Approximate Relational Acyclic Schemas: From Theory to Practice
In database design, approximate acyclic schemas offer a flexible approach to extraction of relational structure from data. Traditional acyclic schemas require the data to strictly adhere to the schema structure, which often leads to few representations if any. By relaxing these constraints, approximate acyclic schemas greatly increase the space of available representations. However, by allowing a broader range of schemas, the risk of errors and inconsistencies increases. Balancing the benefits of flexibility with the potential for inaccuracies is a critical consideration in the mining and managing of data, emphasizing the need for careful evaluation and validation of the resulting schemas.

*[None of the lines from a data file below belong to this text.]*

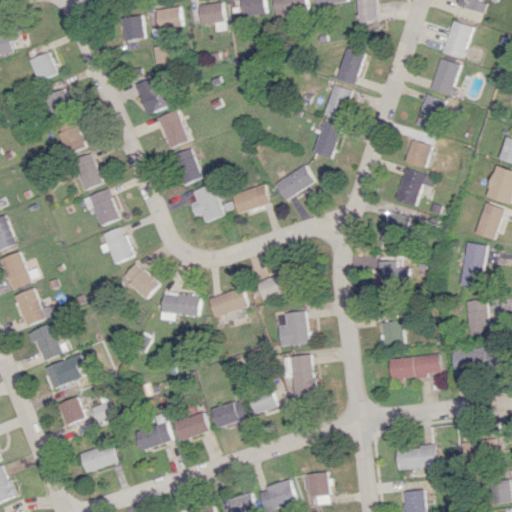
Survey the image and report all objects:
building: (328, 1)
building: (473, 4)
building: (288, 5)
building: (251, 7)
building: (369, 10)
building: (209, 12)
building: (167, 17)
building: (132, 27)
building: (459, 38)
building: (10, 42)
building: (161, 53)
building: (351, 65)
building: (44, 66)
building: (446, 76)
building: (151, 95)
building: (337, 101)
building: (58, 102)
building: (431, 111)
building: (171, 128)
building: (69, 134)
building: (327, 138)
building: (507, 149)
building: (418, 153)
building: (184, 166)
building: (87, 170)
building: (294, 182)
building: (502, 184)
building: (412, 185)
road: (160, 196)
building: (250, 198)
building: (205, 203)
building: (101, 206)
building: (490, 219)
building: (393, 228)
building: (5, 233)
building: (116, 244)
road: (341, 249)
building: (474, 264)
building: (18, 270)
building: (385, 274)
building: (142, 279)
building: (277, 285)
building: (229, 301)
building: (180, 304)
building: (32, 306)
building: (479, 316)
building: (295, 328)
building: (390, 332)
building: (49, 341)
building: (474, 360)
building: (411, 365)
building: (60, 373)
building: (303, 373)
building: (264, 400)
building: (74, 410)
building: (105, 410)
building: (232, 412)
building: (194, 425)
road: (34, 431)
building: (156, 435)
road: (294, 439)
building: (2, 454)
building: (103, 456)
building: (414, 456)
building: (8, 484)
building: (316, 484)
building: (500, 489)
building: (277, 494)
building: (411, 501)
building: (243, 503)
building: (208, 510)
building: (27, 511)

In this research, we explored this problem from two aspects. The first part is concerned with how the data error in approximate acyclic schemas relates to information-theoretic properties of the schema. The second part is focused on Position List Index, a technique for efficient computation of frequencies in relational data, which plays a key role in mining approximate acyclic schemas from relational data. The management of PLIs in-memory is a bottleneck in many applications. Using adaptive sampling, we improved the computation of frequencies on several benchmark datasets. Additionally, we characterize our suggested solution as a new variant to the classical combinatorial Coupon Collector Problem.
M.Sc. student under the supervision of Prof. Nir Weinberger and Prof. Batya Kenig.